> **THE TASK**
Starting with the first line below, reproduce each line exactly until you have included the one bearing "Dilip Ghosh on".
** EXCERPTED DATA follows **
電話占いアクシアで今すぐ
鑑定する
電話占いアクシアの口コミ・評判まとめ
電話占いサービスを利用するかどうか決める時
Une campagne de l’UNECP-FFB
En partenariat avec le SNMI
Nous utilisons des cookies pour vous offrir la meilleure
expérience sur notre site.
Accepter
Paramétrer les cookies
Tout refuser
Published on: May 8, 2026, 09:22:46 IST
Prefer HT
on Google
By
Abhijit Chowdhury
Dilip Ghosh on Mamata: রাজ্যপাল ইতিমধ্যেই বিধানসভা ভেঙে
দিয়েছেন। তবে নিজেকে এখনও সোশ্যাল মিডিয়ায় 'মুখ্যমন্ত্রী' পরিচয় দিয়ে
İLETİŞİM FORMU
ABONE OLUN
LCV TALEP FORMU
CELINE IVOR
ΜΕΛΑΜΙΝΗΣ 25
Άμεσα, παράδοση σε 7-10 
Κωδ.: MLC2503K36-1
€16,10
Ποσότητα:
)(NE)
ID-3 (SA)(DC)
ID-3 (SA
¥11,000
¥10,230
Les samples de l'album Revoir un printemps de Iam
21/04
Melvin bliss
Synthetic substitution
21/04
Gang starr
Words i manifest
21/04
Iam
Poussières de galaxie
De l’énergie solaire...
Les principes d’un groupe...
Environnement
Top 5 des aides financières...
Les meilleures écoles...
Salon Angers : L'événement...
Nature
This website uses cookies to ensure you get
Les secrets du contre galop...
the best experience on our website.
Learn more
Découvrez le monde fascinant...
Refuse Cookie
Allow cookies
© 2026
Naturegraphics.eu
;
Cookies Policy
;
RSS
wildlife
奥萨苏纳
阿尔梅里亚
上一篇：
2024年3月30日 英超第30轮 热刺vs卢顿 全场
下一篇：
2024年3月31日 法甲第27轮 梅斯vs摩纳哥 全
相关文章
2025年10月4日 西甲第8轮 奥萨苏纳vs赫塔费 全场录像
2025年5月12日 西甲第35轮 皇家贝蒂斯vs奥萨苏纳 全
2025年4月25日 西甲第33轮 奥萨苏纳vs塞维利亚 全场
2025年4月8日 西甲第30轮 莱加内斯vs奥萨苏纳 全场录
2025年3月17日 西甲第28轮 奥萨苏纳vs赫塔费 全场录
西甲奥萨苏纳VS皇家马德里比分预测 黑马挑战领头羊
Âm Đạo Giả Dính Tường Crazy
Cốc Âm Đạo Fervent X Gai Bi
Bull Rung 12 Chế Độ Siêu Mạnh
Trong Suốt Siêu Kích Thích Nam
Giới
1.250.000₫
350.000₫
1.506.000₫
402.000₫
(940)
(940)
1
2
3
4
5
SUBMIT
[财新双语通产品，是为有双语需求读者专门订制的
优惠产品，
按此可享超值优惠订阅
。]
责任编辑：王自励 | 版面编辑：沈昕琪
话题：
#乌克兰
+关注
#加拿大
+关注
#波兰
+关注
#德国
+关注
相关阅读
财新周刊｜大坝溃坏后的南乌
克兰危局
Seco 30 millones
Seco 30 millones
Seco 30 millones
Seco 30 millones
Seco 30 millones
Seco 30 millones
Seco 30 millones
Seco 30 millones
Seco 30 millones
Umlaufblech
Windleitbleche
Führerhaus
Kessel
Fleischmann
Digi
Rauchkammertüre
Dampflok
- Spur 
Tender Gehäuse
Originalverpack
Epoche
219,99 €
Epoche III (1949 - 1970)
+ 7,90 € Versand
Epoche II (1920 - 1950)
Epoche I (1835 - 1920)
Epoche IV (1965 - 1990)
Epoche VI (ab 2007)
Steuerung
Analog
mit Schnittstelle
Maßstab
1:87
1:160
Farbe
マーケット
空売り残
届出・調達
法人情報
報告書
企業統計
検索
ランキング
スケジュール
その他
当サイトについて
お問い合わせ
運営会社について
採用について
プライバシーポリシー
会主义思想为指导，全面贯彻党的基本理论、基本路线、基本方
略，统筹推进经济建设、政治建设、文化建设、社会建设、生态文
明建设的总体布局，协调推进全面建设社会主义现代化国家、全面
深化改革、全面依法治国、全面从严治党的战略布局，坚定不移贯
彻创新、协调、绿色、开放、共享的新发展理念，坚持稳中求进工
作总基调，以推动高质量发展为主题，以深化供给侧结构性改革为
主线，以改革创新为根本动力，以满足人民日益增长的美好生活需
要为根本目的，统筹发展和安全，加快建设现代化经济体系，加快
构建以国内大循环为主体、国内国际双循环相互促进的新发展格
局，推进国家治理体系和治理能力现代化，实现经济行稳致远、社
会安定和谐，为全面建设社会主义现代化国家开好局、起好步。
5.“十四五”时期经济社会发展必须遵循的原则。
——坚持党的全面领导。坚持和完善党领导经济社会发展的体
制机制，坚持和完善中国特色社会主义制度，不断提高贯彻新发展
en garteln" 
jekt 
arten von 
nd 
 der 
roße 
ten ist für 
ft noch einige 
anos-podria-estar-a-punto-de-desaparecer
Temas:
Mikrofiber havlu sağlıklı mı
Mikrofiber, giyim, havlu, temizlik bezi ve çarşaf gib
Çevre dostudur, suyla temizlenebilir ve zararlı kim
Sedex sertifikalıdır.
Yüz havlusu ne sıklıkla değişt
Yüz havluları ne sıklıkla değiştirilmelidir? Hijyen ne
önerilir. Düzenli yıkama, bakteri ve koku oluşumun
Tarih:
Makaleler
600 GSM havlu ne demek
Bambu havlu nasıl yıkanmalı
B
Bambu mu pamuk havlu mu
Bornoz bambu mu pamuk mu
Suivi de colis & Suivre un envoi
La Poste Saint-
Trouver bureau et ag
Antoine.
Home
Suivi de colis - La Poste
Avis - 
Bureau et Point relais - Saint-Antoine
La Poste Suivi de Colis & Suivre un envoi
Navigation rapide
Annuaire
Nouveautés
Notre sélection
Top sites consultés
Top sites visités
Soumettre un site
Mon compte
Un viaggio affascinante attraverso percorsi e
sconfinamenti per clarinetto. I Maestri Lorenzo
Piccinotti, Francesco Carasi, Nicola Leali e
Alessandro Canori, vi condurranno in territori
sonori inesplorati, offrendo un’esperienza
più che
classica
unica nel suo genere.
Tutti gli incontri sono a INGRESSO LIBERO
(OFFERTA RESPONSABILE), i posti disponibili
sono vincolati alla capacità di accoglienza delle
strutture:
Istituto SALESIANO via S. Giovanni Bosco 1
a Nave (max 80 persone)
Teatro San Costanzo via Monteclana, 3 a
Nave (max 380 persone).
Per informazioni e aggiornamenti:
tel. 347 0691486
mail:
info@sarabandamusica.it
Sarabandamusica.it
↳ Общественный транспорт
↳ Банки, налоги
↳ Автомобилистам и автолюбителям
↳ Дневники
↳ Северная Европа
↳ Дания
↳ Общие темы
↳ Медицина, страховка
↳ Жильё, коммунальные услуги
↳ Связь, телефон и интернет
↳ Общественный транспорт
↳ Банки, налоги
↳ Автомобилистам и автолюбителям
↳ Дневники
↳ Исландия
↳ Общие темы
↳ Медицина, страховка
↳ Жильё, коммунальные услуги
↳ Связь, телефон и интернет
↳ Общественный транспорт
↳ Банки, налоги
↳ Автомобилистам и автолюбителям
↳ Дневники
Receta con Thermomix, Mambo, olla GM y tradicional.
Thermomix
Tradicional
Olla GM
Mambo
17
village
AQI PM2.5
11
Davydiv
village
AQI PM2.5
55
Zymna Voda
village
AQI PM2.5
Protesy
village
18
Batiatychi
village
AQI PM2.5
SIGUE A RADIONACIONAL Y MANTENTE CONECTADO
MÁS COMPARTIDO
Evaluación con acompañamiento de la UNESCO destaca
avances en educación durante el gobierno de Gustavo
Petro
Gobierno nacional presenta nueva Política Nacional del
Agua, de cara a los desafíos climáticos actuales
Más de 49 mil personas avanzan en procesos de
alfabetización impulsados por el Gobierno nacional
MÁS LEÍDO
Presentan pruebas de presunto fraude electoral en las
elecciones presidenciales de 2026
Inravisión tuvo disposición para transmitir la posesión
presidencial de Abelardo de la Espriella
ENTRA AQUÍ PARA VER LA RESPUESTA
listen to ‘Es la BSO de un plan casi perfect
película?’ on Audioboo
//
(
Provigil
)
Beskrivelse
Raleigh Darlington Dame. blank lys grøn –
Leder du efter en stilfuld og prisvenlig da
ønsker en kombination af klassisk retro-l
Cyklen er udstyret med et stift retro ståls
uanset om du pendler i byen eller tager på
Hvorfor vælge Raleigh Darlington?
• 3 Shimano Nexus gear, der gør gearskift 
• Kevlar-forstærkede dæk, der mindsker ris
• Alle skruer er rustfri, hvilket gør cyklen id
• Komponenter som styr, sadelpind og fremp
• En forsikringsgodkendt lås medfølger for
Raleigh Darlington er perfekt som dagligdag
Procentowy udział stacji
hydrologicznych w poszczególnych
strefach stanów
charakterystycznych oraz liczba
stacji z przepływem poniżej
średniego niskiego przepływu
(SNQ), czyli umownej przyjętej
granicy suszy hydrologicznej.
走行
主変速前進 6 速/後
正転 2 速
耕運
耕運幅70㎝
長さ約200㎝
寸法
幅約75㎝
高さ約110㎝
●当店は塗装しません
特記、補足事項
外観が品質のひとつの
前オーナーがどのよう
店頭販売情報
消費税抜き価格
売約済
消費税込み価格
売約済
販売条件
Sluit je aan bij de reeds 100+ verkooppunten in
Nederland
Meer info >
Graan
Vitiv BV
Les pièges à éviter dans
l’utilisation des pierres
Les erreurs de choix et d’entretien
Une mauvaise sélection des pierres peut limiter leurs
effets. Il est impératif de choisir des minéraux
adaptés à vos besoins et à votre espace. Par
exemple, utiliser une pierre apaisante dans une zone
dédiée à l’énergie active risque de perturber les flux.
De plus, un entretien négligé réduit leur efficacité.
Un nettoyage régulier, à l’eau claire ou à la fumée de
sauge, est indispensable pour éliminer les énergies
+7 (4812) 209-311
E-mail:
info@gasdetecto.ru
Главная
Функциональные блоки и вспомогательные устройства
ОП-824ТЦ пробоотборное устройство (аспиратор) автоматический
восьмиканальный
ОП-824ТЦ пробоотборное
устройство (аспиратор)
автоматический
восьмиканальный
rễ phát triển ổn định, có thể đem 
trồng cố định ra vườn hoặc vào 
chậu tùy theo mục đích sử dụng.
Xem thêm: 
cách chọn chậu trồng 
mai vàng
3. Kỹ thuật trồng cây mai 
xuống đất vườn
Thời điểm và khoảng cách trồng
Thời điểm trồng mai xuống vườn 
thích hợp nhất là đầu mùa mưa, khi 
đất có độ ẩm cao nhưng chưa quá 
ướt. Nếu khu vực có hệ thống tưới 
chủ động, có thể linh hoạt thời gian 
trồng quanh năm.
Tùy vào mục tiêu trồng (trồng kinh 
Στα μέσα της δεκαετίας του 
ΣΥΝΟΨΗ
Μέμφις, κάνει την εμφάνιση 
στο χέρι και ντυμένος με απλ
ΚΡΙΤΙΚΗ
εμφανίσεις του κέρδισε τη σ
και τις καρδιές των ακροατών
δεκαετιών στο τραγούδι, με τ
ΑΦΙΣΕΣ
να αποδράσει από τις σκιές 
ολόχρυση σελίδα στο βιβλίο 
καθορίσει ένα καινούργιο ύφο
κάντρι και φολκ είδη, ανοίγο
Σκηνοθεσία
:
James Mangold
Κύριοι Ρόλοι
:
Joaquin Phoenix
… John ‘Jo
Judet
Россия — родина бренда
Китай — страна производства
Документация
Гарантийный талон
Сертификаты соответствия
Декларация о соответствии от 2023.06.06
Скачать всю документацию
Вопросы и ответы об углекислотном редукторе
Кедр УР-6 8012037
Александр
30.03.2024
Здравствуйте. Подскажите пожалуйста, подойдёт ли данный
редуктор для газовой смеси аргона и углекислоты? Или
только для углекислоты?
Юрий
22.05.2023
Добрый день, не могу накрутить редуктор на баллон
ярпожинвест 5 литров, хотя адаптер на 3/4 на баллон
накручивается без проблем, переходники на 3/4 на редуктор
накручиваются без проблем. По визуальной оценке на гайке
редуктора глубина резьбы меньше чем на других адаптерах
** End of EXCERPTED DATA **
> **RESPONSE**
電話占いアクシアで今すぐ
鑑定する
電話占いアクシアの口コミ・評判まとめ
電話占いサービスを利用するかどうか決める時
Une campagne de l’UNECP-FFB
En partenariat avec le SNMI
Nous utilisons des cookies pour vous offrir la meilleure
expérience sur notre site.
Accepter
Paramétrer les cookies
Tout refuser
Published on: May 8, 2026, 09:22:46 IST
Prefer HT
on Google
By
Abhijit Chowdhury
Dilip Ghosh on Mamata: রাজ্যপাল ইতিমধ্যেই বিধানসভা ভেঙে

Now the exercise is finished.